### [ARTICLE]
During this period, white working- and middle-class people, not the cultural elites to whom Kinney hoped to appeal, were flocking to Los Angeles. In the early 1900s, Los Angeles mostly lured white migrants from the Midwest looking for new financial opportunities. Between 1900 and 1930, Los Angeles County grew in territory at a rate of 40 percent per year and its total population multiplied by thirteen. With such a vast expansion, Los Angeles became the most Anglo metropolis in the United States.11 Two amusement hubs built in the area, the Ocean Park Pier, directly north of Venice, and the Pleasure Pier in Santa Monica, just north of Ocean Park, were meeting the cultural demands of this growing population of working- and middle-class whites.
Kinney altered his themed focus to satisfy the tastes of the masses and compete with nearby beach attractions in an emerging commercial ecology. He brought in the Lewis and Clark Centennial Exposition with roller coasters, a fun house, a Ferris wheel, an indoor swimming pool, and a range of carnival sideshows.12 The amusement atmosphere also became an emblem of popular culture, commonly serving as the setting for major silent films of the era. Charlie Chaplin’s first performance of what would eventually become his famed Little Tramp persona took place in the comedy short Kid Auto Races at Venice, while parts of his more critically acclaimed film The Circus were shot on the Venice Amusement Pier a decade later. Mack Sennett, Buster Keaton, and many of the Keystone Comedy capers were also recorded in the vicinity of the Venice Boardwalk.13
During this period, Venice had such a high degree of homogeneity that it did not even house a Catholic church. Most people who lived along the sixteen miles of canals in the early 1900s, a much more elaborate system of man-made waterways than the six waterways that remain today, were either proprietors of businesses on or near the pier or were vacationers who stayed in small, inexpensive, and poorly constructed wooden bungalows. Many stayed only during the summer months, as houses had poor insulation, and commuted to their jobs downtown along the Venice Short Line of the Pacific Electric Railway.14
The only site of nonwhite residents was a small area north of the canals. It was a mostly undeveloped section that lacked waterways and public attractions and received little public attention. Abbot Kinney welcomed several African American families to settle in this tract, because they could serve as a nearby labor pool. He permitted them to build houses and open up small service businesses, and in doing so, established early conditions for the growth of a homeowning black community, anchoring what would become a persistent trend toward racial diversity in this section of Venice that eventually became the neighborhood of Oakwood. Allowing the settlement of African Americans was a basic economic investment for Kinney, as many were influential in shaping Venice’s carnival identity.15 Nonetheless, African Americans, whose sweat and ingenuity helped build Venice’s infrastructure and propel its popular identity, were still not welcome to participate in public events on the famous amusement pier due to the racial climate of the time.16
“Place entrepreneurs” like Kinney, wealthy men who were seeking to maximize profits by creating distinct towns in Southern California,17 transformed the Los Angeles coastline into a competitive seaside commercial ecology, marketing their beachfront entertainment resorts to the public. In weekly flyers and newsletters, the Kinney Company pitched Venice as “a picturesque, modernized replica of the ancient Italian Venice,” “the acropolis of fun seekers,” and “Atlantic City’s only rival.”18 As owners of amusement piers vied for the biggest and best rides, games, and contests, the media labeled Venice as “The Coney Island of the Pacific.” Historian Kevin Starr notes that Venice was the earliest themed environment in a metropolis that greatly popularized this urban planning genre in following decades.19 But even with Italian-style architecture, miles of canals, and a Coney Island–like boardwalk, popular enthusiasm for Venice of America soon faded.

Collected data entries:
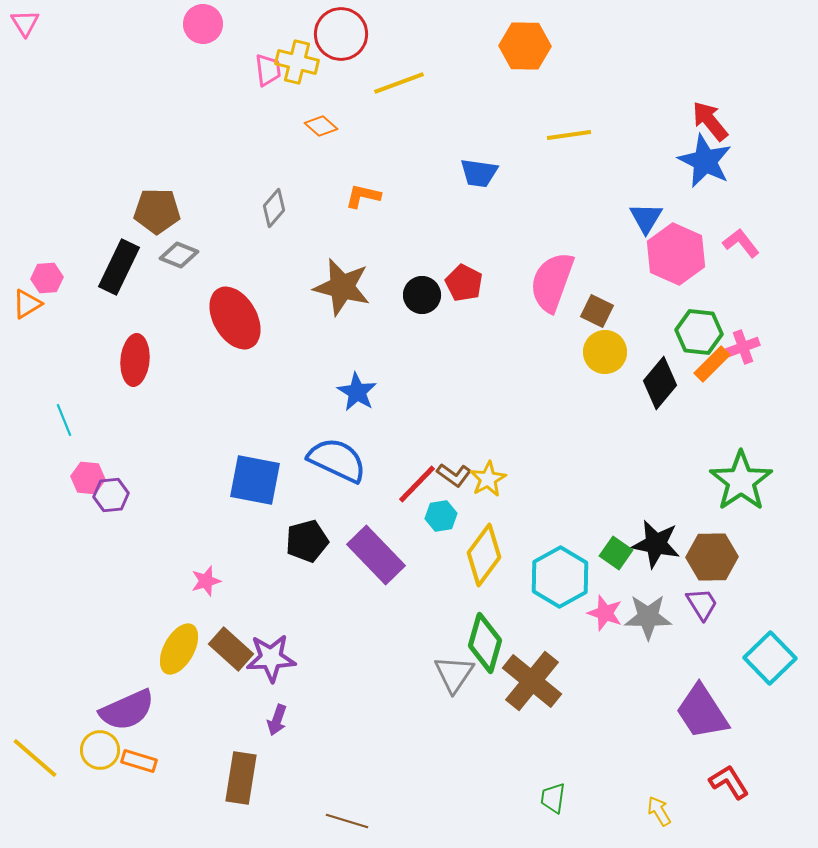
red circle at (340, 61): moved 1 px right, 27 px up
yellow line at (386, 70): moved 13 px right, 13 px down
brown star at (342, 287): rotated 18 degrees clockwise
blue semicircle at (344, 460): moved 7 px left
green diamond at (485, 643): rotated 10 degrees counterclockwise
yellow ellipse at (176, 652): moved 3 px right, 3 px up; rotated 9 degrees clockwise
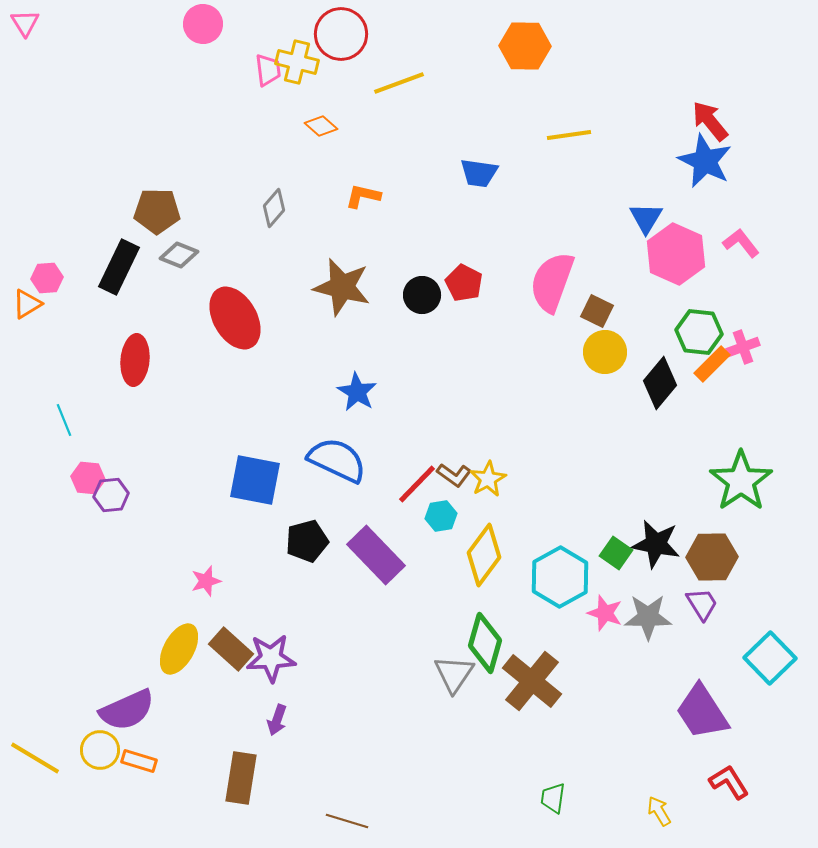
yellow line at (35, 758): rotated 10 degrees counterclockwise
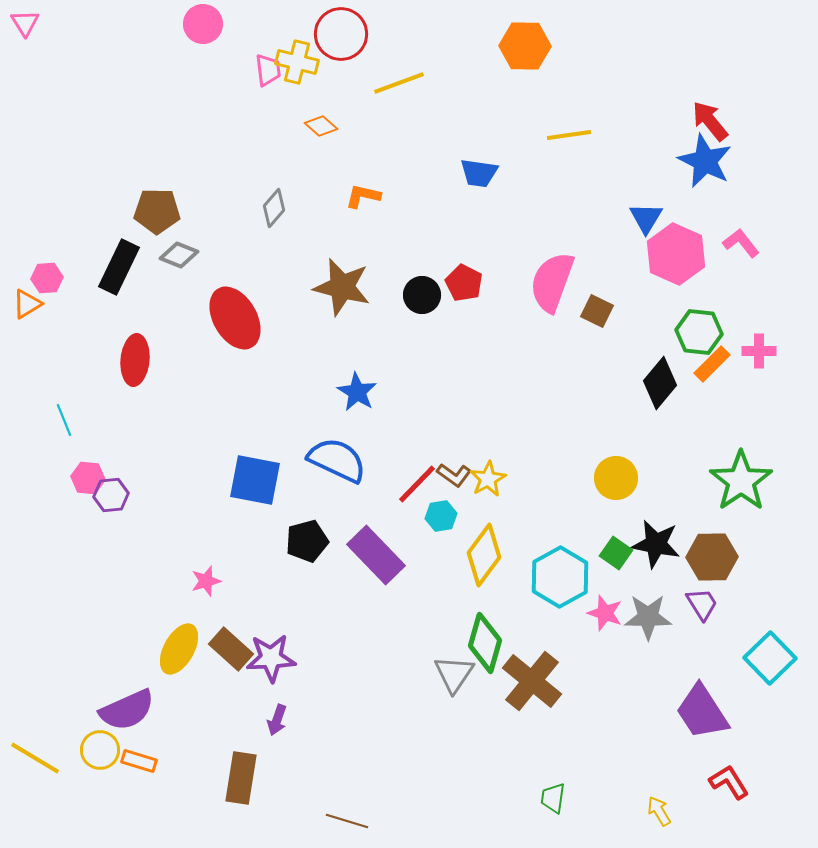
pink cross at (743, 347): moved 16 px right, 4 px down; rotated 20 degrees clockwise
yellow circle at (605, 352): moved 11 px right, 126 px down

### [TO BE DONE]
**a)** Repeat the rows of the shape records word for word, from the line containing "pink cross at" through the last row, with both of those lines included.
**b)** Pick up the passage on early Venice of America after its final sentence and continue it.

### [FINAL ANSWERS]
**a)**
pink cross at (743, 347): moved 16 px right, 4 px down; rotated 20 degrees clockwise
yellow circle at (605, 352): moved 11 px right, 126 px down

**b)**
Annexation and Decline
Los Angeles continued to grow in population and territory. Between 1906 and 1930, the city held seventy-three annexation elections and increased its size from 43 to 442 square miles.20 Ocean Park consolidated with the growing city of Santa Monica, but Venice remained an independent town. In search of a beach within its official limits, Los Angeles city officials urged the Venice community to join the expanding metropolis. Residents and merchants, having experienced substantial economic setbacks, considered the possibility. Prohibition instituted in 1920 generated a great deal of turmoil, forcing a number of establishments out of business.21 In the same year, Abbot Kinney died. The president and major financier of the Abbot Kinney Company, he had invested a fortune in building and maintaining Venice, remaining central in almost all local operations, including the organization of municipal needs. Kinney’s death created a great deal of uncertainty and turmoil about how to finance and manage existing conditions. Several weeks later, the Windward Avenue Pier, a main source of income and employment in Venice, was destroyed in a fire that resulted in $1.5 million in property damages.22
These setbacks aggravated an already complex set of municipal problems. Residents had limited access to drinkable water—a common complaint made by dwellers in independent towns—attributed to the expensive and complex irrigation engineering required in Southern California. They faced complications with waste disposal, as Venice’s private sewage plant, initially constructed for a much smaller population, often overflowed and forced the state to quarantine the beach and ocean. In addition, the city of Los Angeles dumped untreated sewage along the coast, which exacerbated health risks at Venice Beach.23
A number of local interest groups believed that annexation with Los Angeles would alleviate these problems, but a powerful few wanted to preserve Venice’s independence because they were still profiting from the control of local resources and feared that enforcement of L.A.’s blue laws on amusements, cafés, and dance halls would put an end to their dominance. Between 1919 and 1925, a battle ensued over the future of Venice, with residents considering three possibilities: remaining independent, consolidating with Santa Monica, or consolidating with Los Angeles. Movements and organizations waxed and waned during this period, leading to major confrontations about how to move forward. On one hand, residents feared that consolidation with Santa Monica would create backroom compromises between commercial entities in each of the two cities that would ultimately keep Venice’s power structure in place and overlook residential demands. On the other hand, they thought Los Angeles was big enough that Venice’s commercial interests would be unable to manipulate city officials. Instead, they believed Los Angeles leaders would alleviate many of the local problems through a fairer government system, strict moral laws on commercial activity, and substantial resources to improve quality of life. After years of conflict, residents voted narrowly for annexation to the city of Los Angeles in 1925.24
Following annexation, Los Angeles city officials failed to follow through on extensive promises to resolve resident concerns, and the community’s infrastructure further deteriorated. With the Los Angeles rail system in decline, the city hired a contractor to pave over the canals, Venice’s most distinctive planning feature, in order to make room for automobiles.25 During the Great Depression, the remaining mostly undeveloped tract of canals was unable to support a tax assessment and the contractor never finished the job.26 Leaving the southern subdivision of canals in place has continued to demarcate this series of six waterways from its surroundings as a distinct neighborhood.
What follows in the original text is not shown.